Out of nearly 3,000 students at Central, 1,035 qualified for the award. This is 55 more students than last year.
“[I am] extremely proud of [the] students who have achieved a 4.0 GPA,” Principal Bill Wiesbrook said. “[To earn it], most students must put forth great effort, [which] includes significant homework, dedication and sacrifice.”
Senior Katie Kahl was selected to give a speech on the students’ shared achievement, and then the four grades separated into different rooms after, where they were individually recognized and presented their awards.
Jessica Yue, captain of the debate team, president of BPA and also a member of Mu Alpha Theta, NHS and Latin Honor Society, recognized the importance of GPA and the achievement of getting a 4.0 or higher.
“[Even though] grades and numbers aren’t everything, performing well in school is still incredibly important to your future academic career, and GPA is a good indicator of performance,” Yue said. “The 4.0 award is a great way to celebrate achievements and the work students put in consistently, with the breakfast being a nice way to do so.”
Senior Anisha Reddy agreed with Yue.
“The 4.0 awards are a great way to recognize the academic excellence our school is known for,” Reddy said. Reddy and Yue will be honored with a plaque at the Senior Awards Ceremony on May 8.

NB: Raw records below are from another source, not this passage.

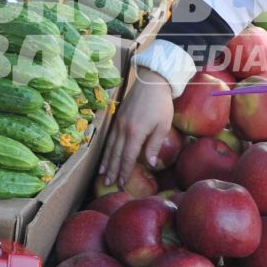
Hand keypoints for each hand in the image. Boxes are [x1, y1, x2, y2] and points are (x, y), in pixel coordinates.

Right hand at [100, 70, 175, 187]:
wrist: (151, 82)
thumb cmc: (161, 104)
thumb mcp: (163, 125)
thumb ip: (154, 145)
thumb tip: (150, 163)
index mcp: (135, 132)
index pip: (127, 157)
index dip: (124, 171)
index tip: (122, 182)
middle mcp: (123, 129)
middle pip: (116, 154)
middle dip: (112, 170)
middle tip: (109, 184)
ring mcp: (118, 123)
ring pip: (110, 146)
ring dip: (106, 161)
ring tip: (103, 174)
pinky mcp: (117, 117)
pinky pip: (109, 137)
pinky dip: (106, 149)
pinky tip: (106, 155)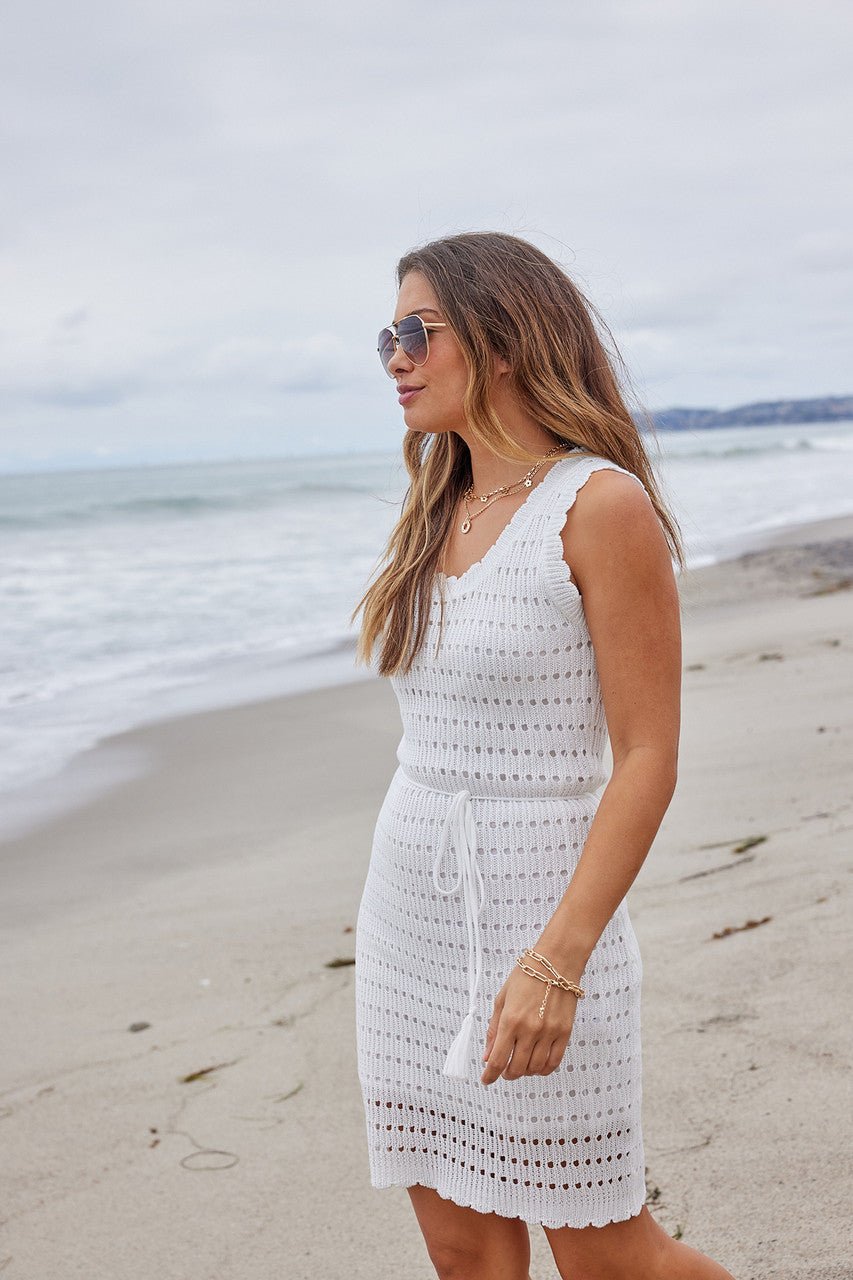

Senior Bethany Krupicka planned to organize a raffle as an incentive to attend the 4.0 award ceremony, but the idea was scrapped when staff worried that the raffle would divert attention away from the award itself.
“Unfortunately, not all members of the NCHS administration agreed that having a raffle was a positive contribution to the awards breakfast so there [was] no raffle [this year],” Krupicka said.
Wiesbrook feels proud of the students and the effort they put in to earn a 4.0 GPA.
“Hard work is a trait to be proud of and usually results in success,” Wiesbrook said. “These students and families should be very proud, and I enjoy celebrating this achievement with our students.”